IABTechLab · ChristianPavilonis · Apr 29, 2026 · Apr 29, 2026 · aram356 · May 1, 2026
diff --git a/crates/trusted-server-core/src/auction/orchestrator.rs b/crates/trusted-server-core/src/auction/orchestrator.rs
@@ -13,6 +13,26 @@ use super::config::AuctionConfig;
 use super::provider::AuctionProvider;
 use super::types::{AuctionContext, AuctionRequest, AuctionResponse, Bid, BidStatus};
 
+const PROVIDER_ERROR_MESSAGE_CHARS: usize = 500;
+
+fn provider_error_message(error: &Report<TrustedServerError>) -> String {
+    format!("{error:?}")
+        .chars()
+        .take(PROVIDER_ERROR_MESSAGE_CHARS)
+        .collect()
+}
+
+fn provider_error_response(
+    provider_name: &str,
+    response_time_ms: u64,
+    error_type: &str,
+    error: &Report<TrustedServerError>,
+) -> AuctionResponse {
+    AuctionResponse::error(provider_name, response_time_ms)
+        .with_metadata("error_type", serde_json::json!(error_type))

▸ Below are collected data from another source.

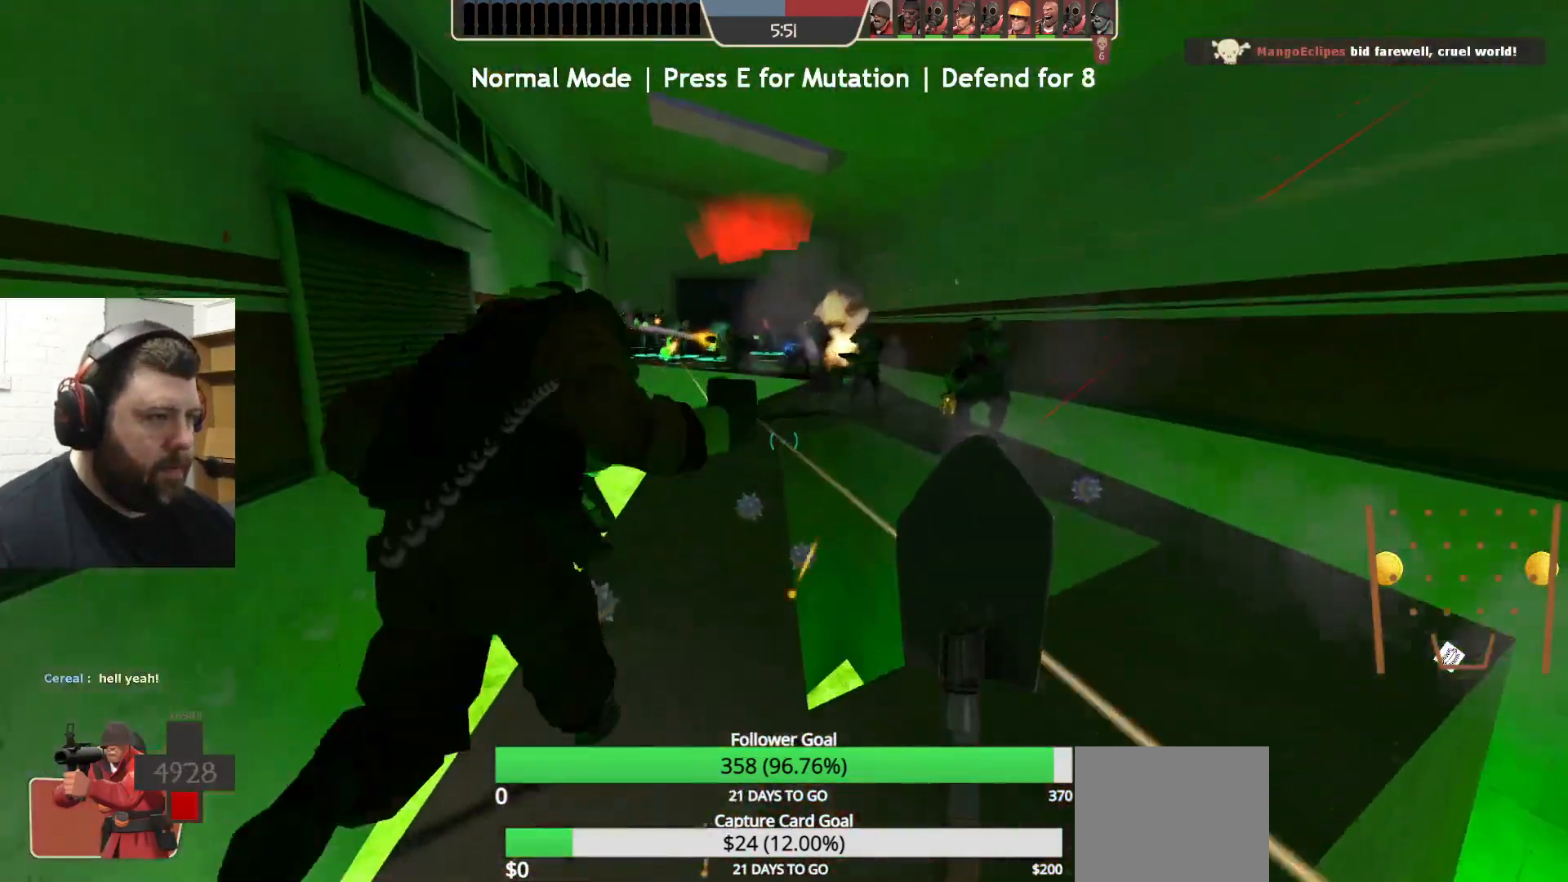
{"buttons": [], "left_stick": "up", "right_stick": "center", "events": []}
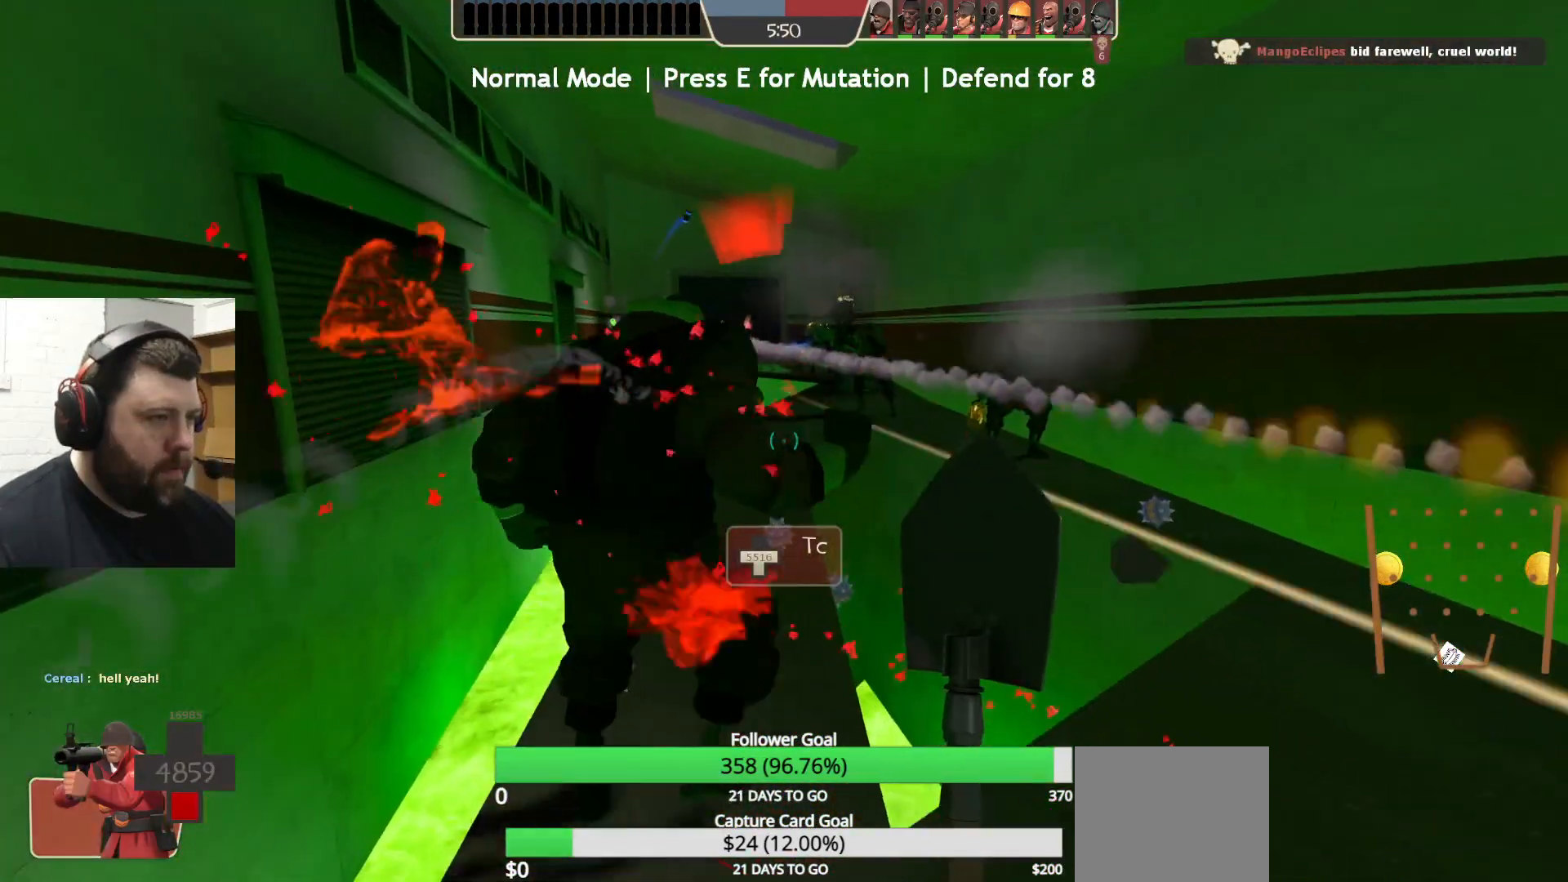
{"buttons": [], "left_stick": "up", "right_stick": "center", "events": []}
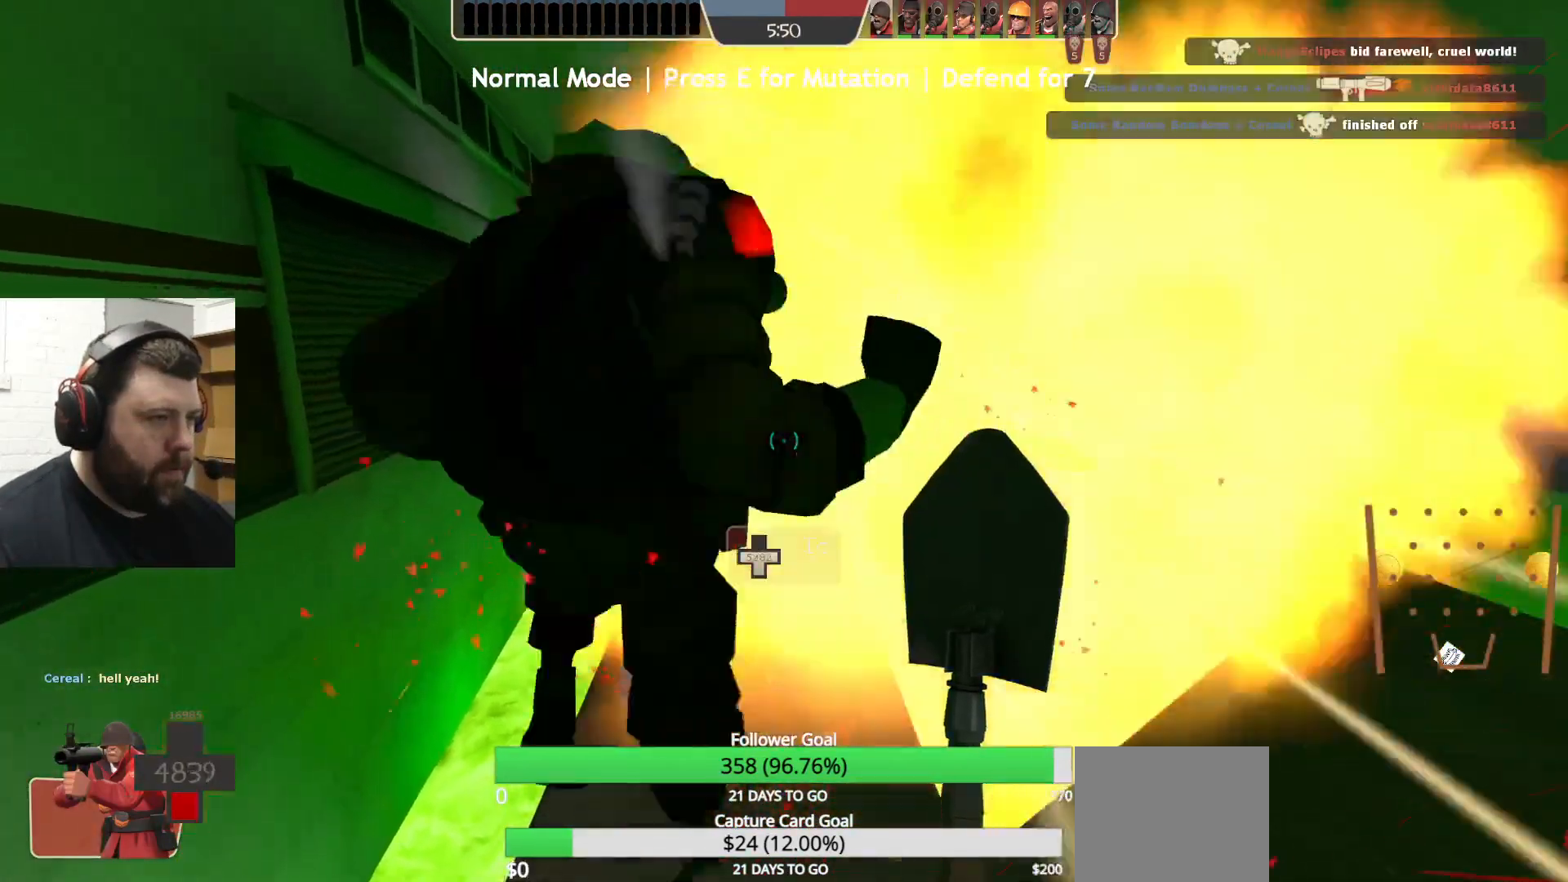
{"buttons": [], "left_stick": "up", "right_stick": "center", "events": []}
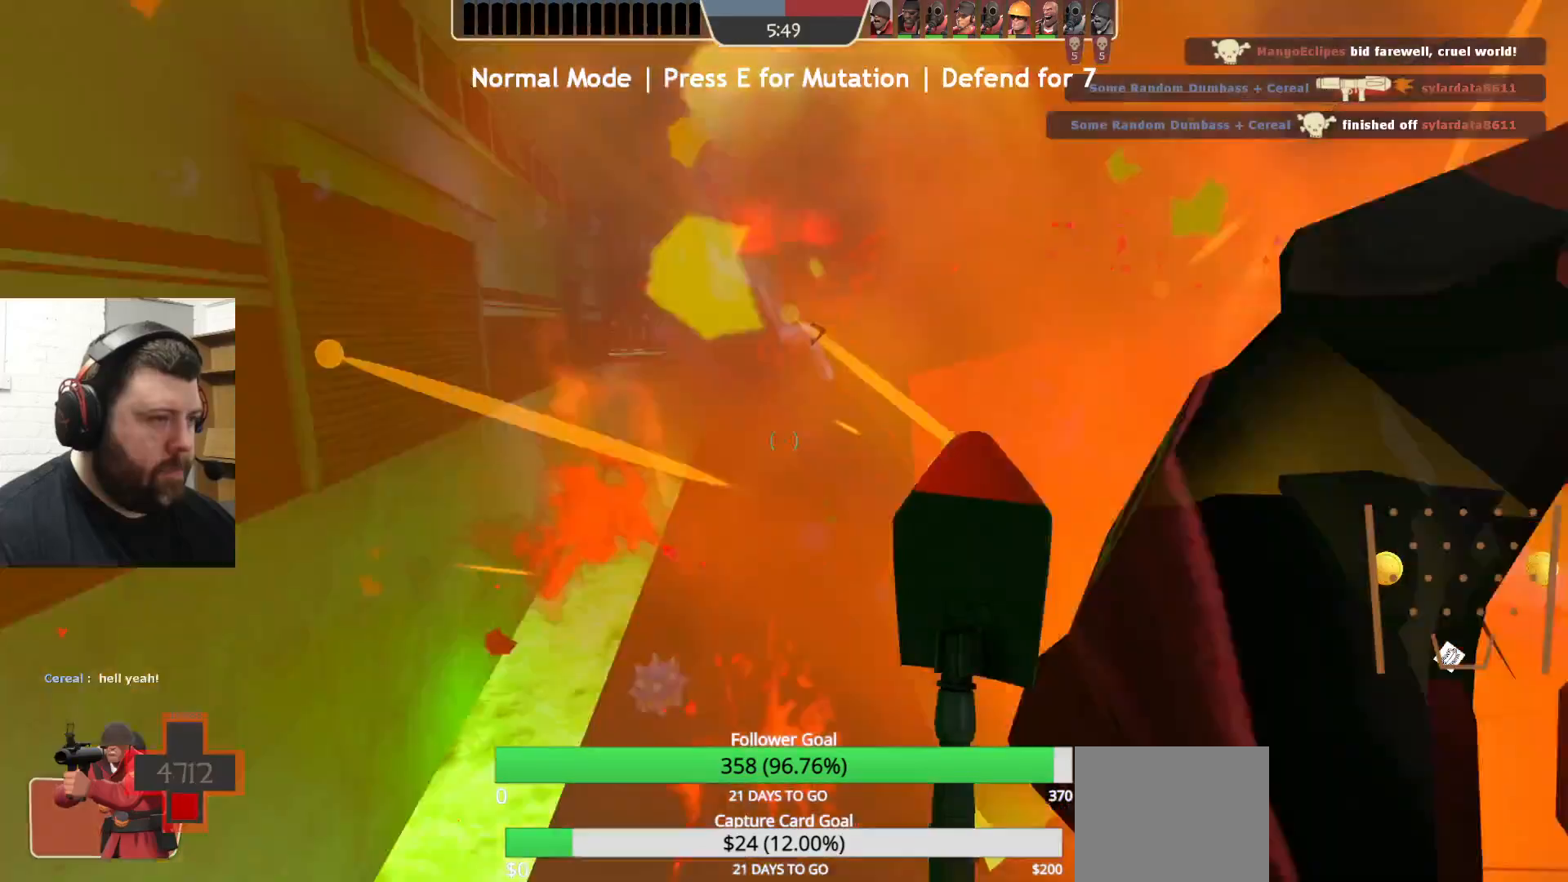
{"buttons": [], "left_stick": "up", "right_stick": "center", "events": []}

+        .with_metadata("message", serde_json::json!(provider_error_message(error)))
+}
+
 /// Compute the remaining time budget from a deadline.
 ///
 /// Returns the number of milliseconds left before `timeout_ms` is exceeded,
@@ -274,6 +294,7 @@ impl AuctionOrchestrator {
         let mut backend_to_provider: HashMap<String, (&str, Instant, &dyn AuctionProvider)> =
             HashMap::new();
         let mut pending_requests: Vec<PlatformPendingRequest> = Vec::new();
+        let mut responses = Vec::new();
 
         for provider_name in provider_names {
             let provider = match self.providers.get(provider_name) {
@@ -353,11 +374,18 @@ impl AuctionOrchestrator {
                     );
                 }
                 Err(e) => {
+                    let response_time_ms = start_time.elapsed().as_millis() as u64;
                     log::warn!(
                         "Provider '{}' failed to launch request: {:?}",
                         provider.provider_name(),
                         e
                     );
+                    responses.push(provider_error_response(
+                        provider.provider_name(),
+                        response_time_ms,
+                        "launch_failed",
+                        &e,
+                    ));
                 }
             }
         }
@@ -377,7 +405,6 @@ impl AuctionOrchestrator {
         // transport timeout fires). Hard deadline enforcement therefore depends
         // on every backend's `first_byte_timeout` being set to at most the
         // remaining auction budget — which Phase 1 above guarantees.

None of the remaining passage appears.